Monday, November 19, 2007

Orange surprise pudding

This recipe did not quite work when I made it yesterday. I offer it here because it, or close variations on it, have always worked in the past; and because it tasted fine anyway. I think that the mistake I made was not to blend the batter thoroughly: the creamed sugar and butter were a distinct component of the finished dish, and the custard did not set properly. I used golden caster sugar -- was that the problem? I doubt it.

I first got the recipe, as lemon surprise pudding, from Real Cooking by Nigel Slater. He adapted it from one in Margaret Costa's Four Seasons Cookery Book (from Grub Street -- the link to the food and drink page is not working). It appears, too, in Simon Hopkinson and Lindsay Bareham's Roast Chicken and Other Stories. Serves four.

50 g butter
85 g caster sugar
3 eggs, separated
Zest and juice of one orange (or one lemon)
25 g flour
250 ml milk

Cream the butter and sugar. I do this by hand, working away at the mixture with a spoon or spoons, pressing it to the side of the bowl, until it lightens and looks creamy.

Stir in the egg yolks and the orange zest and juice. The mixture will probably separate. Stir in the flour. Pour in the milk and give this batter a good whisk.

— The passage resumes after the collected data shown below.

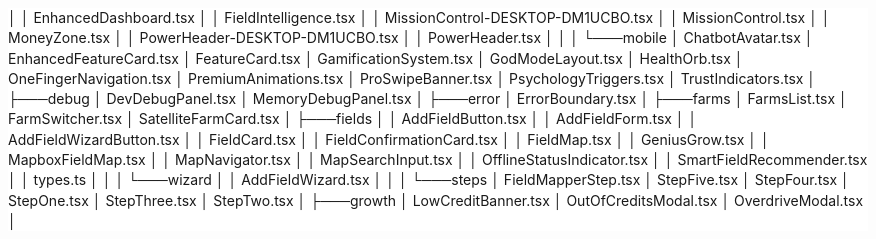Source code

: │   │   EnhancedDashboard.tsx
│   │   FieldIntelligence.tsx
│   │   MissionControl-DESKTOP-DM1UCBO.tsx
│   │   MissionControl.tsx
│   │   MoneyZone.tsx
│   │   PowerHeader-DESKTOP-DM1UCBO.tsx
│   │   PowerHeader.tsx
│   │
│   └───mobile
│           ChatbotAvatar.tsx
│           EnhancedFeatureCard.tsx
│           FeatureCard.tsx
│           GamificationSystem.tsx
│           GodModeLayout.tsx
│           HealthOrb.tsx
│           OneFingerNavigation.tsx
│           PremiumAnimations.tsx
│           ProSwipeBanner.tsx
│           PsychologyTriggers.tsx
│           TrustIndicators.tsx
│
├───debug
│       DevDebugPanel.tsx
│       MemoryDebugPanel.tsx
│
├───error
│       ErrorBoundary.tsx
│
├───farms
│       FarmsList.tsx
│       FarmSwitcher.tsx
│       SatelliteFarmCard.tsx
│
├───fields
│   │   AddFieldButton.tsx
│   │   AddFieldForm.tsx
│   │   AddFieldWizardButton.tsx
│   │   FieldCard.tsx
│   │   FieldConfirmationCard.tsx
│   │   FieldMap.tsx
│   │   GeniusGrow.tsx
│   │   MapboxFieldMap.tsx
│   │   MapNavigator.tsx
│   │   MapSearchInput.tsx
│   │   OfflineStatusIndicator.tsx
│   │   SmartFieldRecommender.tsx
│   │   types.ts
│   │
│   └───wizard
│       │   AddFieldWizard.tsx
│       │
│       └───steps
│               FieldMapperStep.tsx
│               StepFive.tsx
│               StepFour.tsx
│               StepOne.tsx
│               StepThree.tsx
│               StepTwo.tsx
│
├───growth
│       LowCreditBanner.tsx
│       OutOfCreditsModal.tsx
│       OverdriveModal.tsx
│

I also whisk egg whites by hand. Instructions for this procedure are often scary, implying that it will not work unless the egg, bowl and whisk meet strict requirements. Yesterday, I thought that I could see traces of yellow in my egg whites; but if there was some yolk there, it did not do any harm. You whisk until the point at which, when you lift the whisk from the white, it creates a peak that does not collapse. Fold the stiffened white into the batter.

Butter an oven dish, place it in a roasting tray, and pour boiling water round it to come half way up the sides. Pour the batter into the dish, and bake at gas mark 3/160 C for 40 to 50 minutes.

The pudding forms a sponge, below which is in theory the surprise: a tangy custard.